**Instruction**: Copy the entries below, switching "locality" to "place" wherever it appears and changing nothing else. Leave out the pictures.

++++++++

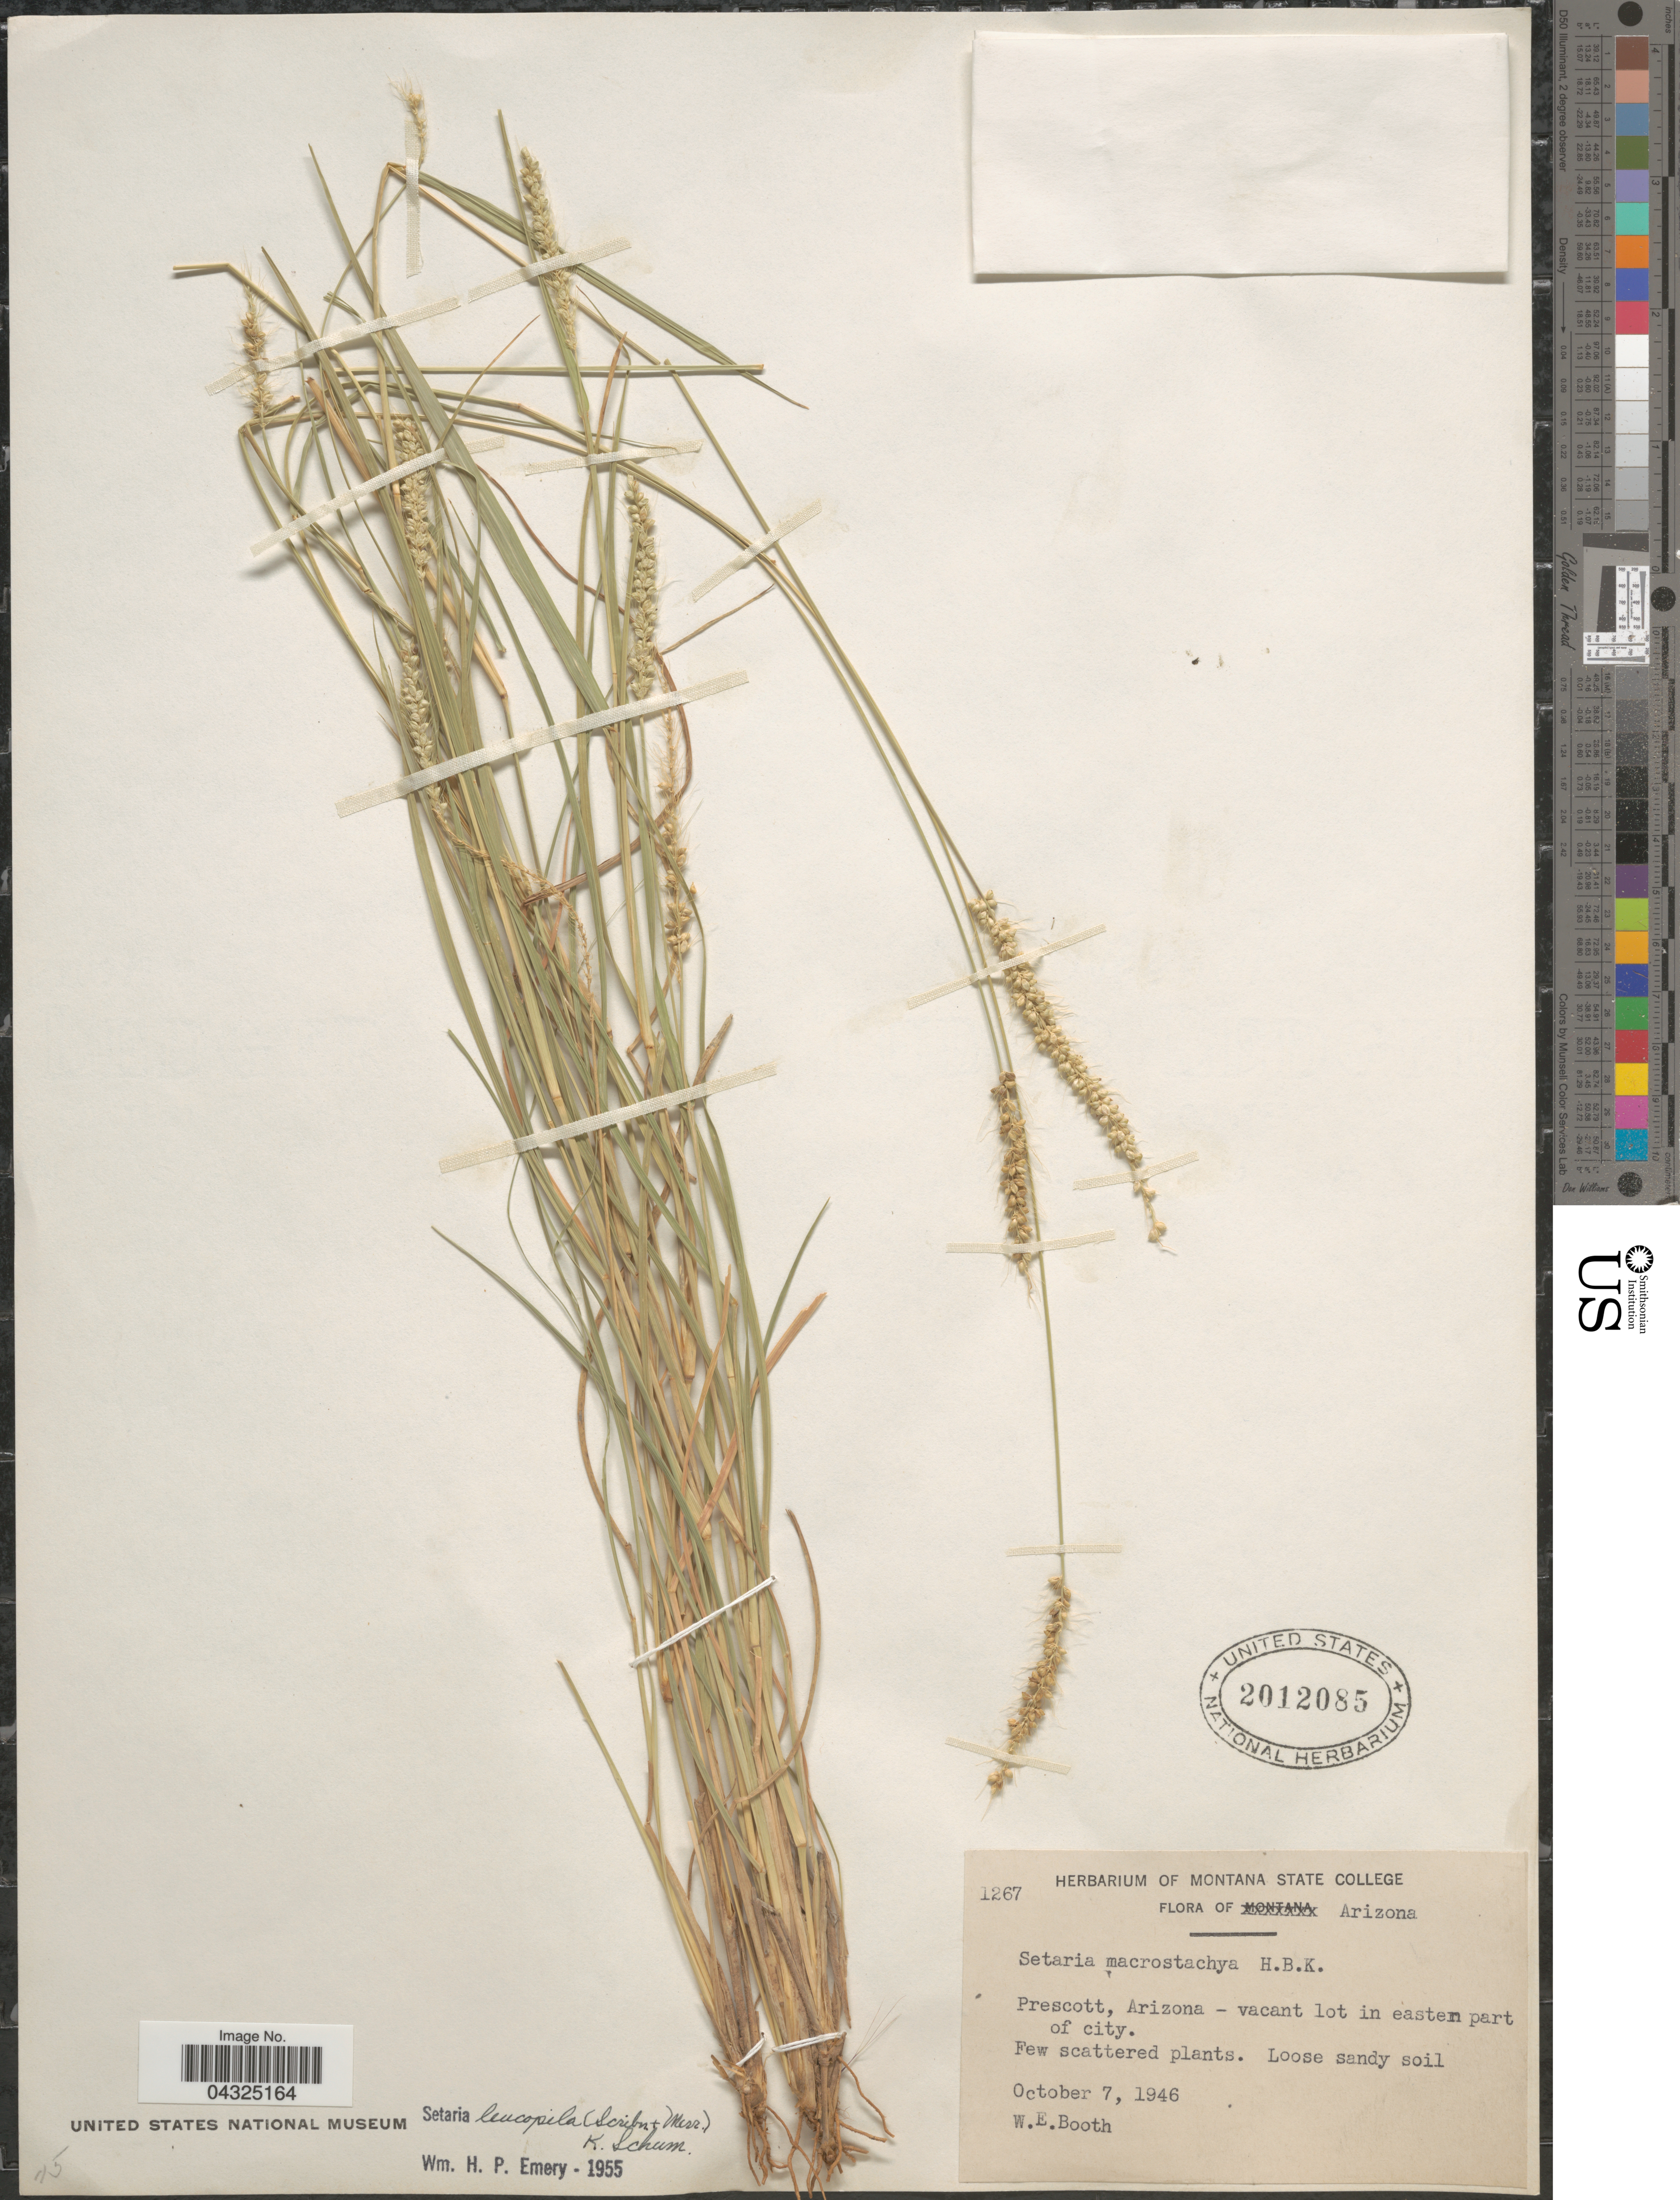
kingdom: Plantae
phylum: Tracheophyta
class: Liliopsida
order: Poales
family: Poaceae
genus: Setaria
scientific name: Setaria leucopila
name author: (Scribn. & Merr.) K. Schum.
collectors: W. Booth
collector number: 1267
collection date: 1946-10-07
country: United States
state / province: Arizona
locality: Prescott - vacant lot in eastern part of city.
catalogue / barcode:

++++++++

**Solution to the exercise**:
kingdom: Plantae
phylum: Tracheophyta
class: Liliopsida
order: Poales
family: Poaceae
genus: Setaria
scientific name: Setaria leucopila
name author: (Scribn. & Merr.) K. Schum.
collectors: W. Booth
collector number: 1267
collection date: 1946-10-07
country: United States
state / province: Arizona
place: Prescott - vacant lot in eastern part of city.
catalogue / barcode:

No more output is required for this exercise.